To be clear, Amy is larger than the Hollywood ideal, and that has affected her career, and that’s bullshit. But the undeniable truth is that she’s relatively thin, as well as white, blonde, traditionally “pretty,” currently able-bodied, cisgender, heterosexual, and thus fulfilling most of the beauty stereotypes. Sure, she’s not a size zero, but that doesn’t make it okay for her to slip the identity of fatness on and off like a fatsuit in a way that suits her career goals. 

But even if we pretend that Amy could pass for “fat” and/or “ugly” by some definition, we’re still left with a hot mess of fatphobic bullshit.

This entire movie is built on tropes that reinforce fatphobia, regardless of the intent.
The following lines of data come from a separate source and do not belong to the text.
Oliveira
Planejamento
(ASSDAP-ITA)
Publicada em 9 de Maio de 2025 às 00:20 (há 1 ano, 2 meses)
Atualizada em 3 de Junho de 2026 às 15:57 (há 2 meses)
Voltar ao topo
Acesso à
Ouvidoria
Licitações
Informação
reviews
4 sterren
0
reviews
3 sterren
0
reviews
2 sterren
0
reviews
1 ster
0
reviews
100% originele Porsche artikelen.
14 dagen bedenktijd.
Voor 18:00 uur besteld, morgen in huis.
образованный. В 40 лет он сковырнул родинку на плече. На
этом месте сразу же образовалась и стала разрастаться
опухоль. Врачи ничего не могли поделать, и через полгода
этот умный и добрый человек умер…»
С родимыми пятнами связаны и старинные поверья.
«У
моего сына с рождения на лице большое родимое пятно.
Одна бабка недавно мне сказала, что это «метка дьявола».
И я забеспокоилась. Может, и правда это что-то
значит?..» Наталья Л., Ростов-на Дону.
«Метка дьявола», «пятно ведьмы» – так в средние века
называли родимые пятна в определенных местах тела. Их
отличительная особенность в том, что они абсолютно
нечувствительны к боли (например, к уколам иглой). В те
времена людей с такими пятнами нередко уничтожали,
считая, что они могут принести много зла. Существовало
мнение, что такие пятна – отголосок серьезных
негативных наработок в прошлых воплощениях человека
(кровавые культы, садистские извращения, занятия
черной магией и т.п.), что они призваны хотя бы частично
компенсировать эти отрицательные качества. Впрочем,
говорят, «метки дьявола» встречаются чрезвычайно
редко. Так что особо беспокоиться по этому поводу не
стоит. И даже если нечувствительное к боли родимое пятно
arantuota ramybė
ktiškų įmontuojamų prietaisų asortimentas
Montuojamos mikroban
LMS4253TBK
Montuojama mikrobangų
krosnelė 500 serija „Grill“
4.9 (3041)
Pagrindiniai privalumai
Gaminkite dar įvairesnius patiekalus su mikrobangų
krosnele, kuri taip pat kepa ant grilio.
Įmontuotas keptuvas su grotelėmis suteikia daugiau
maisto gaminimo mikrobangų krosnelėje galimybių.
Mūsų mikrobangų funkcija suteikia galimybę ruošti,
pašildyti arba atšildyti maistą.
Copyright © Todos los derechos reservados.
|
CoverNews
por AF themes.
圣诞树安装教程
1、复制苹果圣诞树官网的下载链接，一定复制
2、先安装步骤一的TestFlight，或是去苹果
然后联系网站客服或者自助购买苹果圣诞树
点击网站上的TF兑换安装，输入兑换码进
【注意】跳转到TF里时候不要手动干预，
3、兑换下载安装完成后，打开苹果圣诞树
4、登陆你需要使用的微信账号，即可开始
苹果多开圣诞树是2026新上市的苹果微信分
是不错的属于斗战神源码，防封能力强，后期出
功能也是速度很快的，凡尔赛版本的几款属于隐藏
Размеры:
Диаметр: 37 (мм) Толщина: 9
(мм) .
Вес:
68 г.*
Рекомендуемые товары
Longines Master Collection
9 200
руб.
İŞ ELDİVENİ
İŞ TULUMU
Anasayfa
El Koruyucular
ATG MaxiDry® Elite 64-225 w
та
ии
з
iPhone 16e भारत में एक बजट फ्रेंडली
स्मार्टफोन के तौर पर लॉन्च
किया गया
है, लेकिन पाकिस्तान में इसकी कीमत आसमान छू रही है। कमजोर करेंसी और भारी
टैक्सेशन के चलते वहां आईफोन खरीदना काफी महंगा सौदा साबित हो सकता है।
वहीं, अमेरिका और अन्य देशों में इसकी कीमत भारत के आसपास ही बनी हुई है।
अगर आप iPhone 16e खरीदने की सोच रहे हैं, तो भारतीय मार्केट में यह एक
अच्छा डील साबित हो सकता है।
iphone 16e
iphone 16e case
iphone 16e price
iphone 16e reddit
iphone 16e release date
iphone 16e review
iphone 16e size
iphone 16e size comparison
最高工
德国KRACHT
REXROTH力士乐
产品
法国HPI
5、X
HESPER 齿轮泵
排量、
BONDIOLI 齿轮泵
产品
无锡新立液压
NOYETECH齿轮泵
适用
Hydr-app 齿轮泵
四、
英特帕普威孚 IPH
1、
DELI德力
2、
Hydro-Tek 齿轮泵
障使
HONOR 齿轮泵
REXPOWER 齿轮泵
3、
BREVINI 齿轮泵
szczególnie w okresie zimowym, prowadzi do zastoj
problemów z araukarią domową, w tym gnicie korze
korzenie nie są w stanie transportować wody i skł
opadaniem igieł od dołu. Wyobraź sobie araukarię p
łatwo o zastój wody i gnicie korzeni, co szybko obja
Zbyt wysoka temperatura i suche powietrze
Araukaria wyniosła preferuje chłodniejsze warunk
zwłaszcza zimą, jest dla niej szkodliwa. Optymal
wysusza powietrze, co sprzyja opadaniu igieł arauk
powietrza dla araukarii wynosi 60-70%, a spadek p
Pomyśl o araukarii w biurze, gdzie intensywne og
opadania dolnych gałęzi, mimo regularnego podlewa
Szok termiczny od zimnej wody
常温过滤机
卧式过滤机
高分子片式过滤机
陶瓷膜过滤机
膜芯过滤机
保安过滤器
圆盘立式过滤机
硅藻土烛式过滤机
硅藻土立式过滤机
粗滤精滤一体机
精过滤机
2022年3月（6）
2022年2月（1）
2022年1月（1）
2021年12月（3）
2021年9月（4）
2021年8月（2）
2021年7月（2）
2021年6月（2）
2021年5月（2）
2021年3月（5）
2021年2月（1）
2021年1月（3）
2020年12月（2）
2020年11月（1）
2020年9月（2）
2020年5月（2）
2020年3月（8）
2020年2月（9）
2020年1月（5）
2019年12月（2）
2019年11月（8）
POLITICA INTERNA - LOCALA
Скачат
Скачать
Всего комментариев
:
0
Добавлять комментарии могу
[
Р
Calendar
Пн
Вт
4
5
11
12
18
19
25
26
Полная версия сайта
The “comedy” of this movie is based on the idea that it’s hilarious that a fat woman would have confidence. 

There’s the predictable slow-mo dancing (with her small stomach jiggling). There’s the stereotypically attractive guy who is utterly baffled that she would think he was hitting on her. The idea that a fat woman can be confident and capable is apparently a laugh riot. 

Which brings us to the premise of the movie, which digs back into the old Shallow Hal well, suggesting that the very idea that a fat woman can be attractive must be based on delusion. In Shallow Hal, it was the man who was delusional, in this case, it’s the fat woman’s delusion.

Maybe I would find this funnier if I wasn’t bombarded by Internet trolls who insist that I’m delusional because I am an actual fat woman with confidence.

Maybe I would find it funnier if it wasn’t constantly suggested by those same trolls that anyone who finds me attractive must also be delusional. Maybe I would find it funnier if this wasn’t ableist AF. Or maybe not. 

I’ve not seen the movie so maybe it will be better than I think, but I’m already giving it the benefit of the doubt that at the end she realizes that she could have been confident at her size all along. Of course, if that’s the case, we have the ridiculous notion, all too often leveled at actual fat people, that fatphobia can be overcome with confidence and a can-do attitude. Unfortunately, all the confidence in the world can’t help us overcome things like fat-shaming, prejudice in the workplace, having to fight fatphobic doctors for necessary medical care, difficulty finding clothes in our size, paying fat tax at the salon, or the notion that airlines should get to be the arbiters of how large a human ass is allowed to be before they charge us double for the same service. Give me a movie where instead of a fat women finding the confidence that was stolen by fatphobia, fatphobes get their shit together.

Regardless, I’m not sure there’s an ending that can help make this anything other than a movie length fat joke, told by someone who is co-opting fat identity.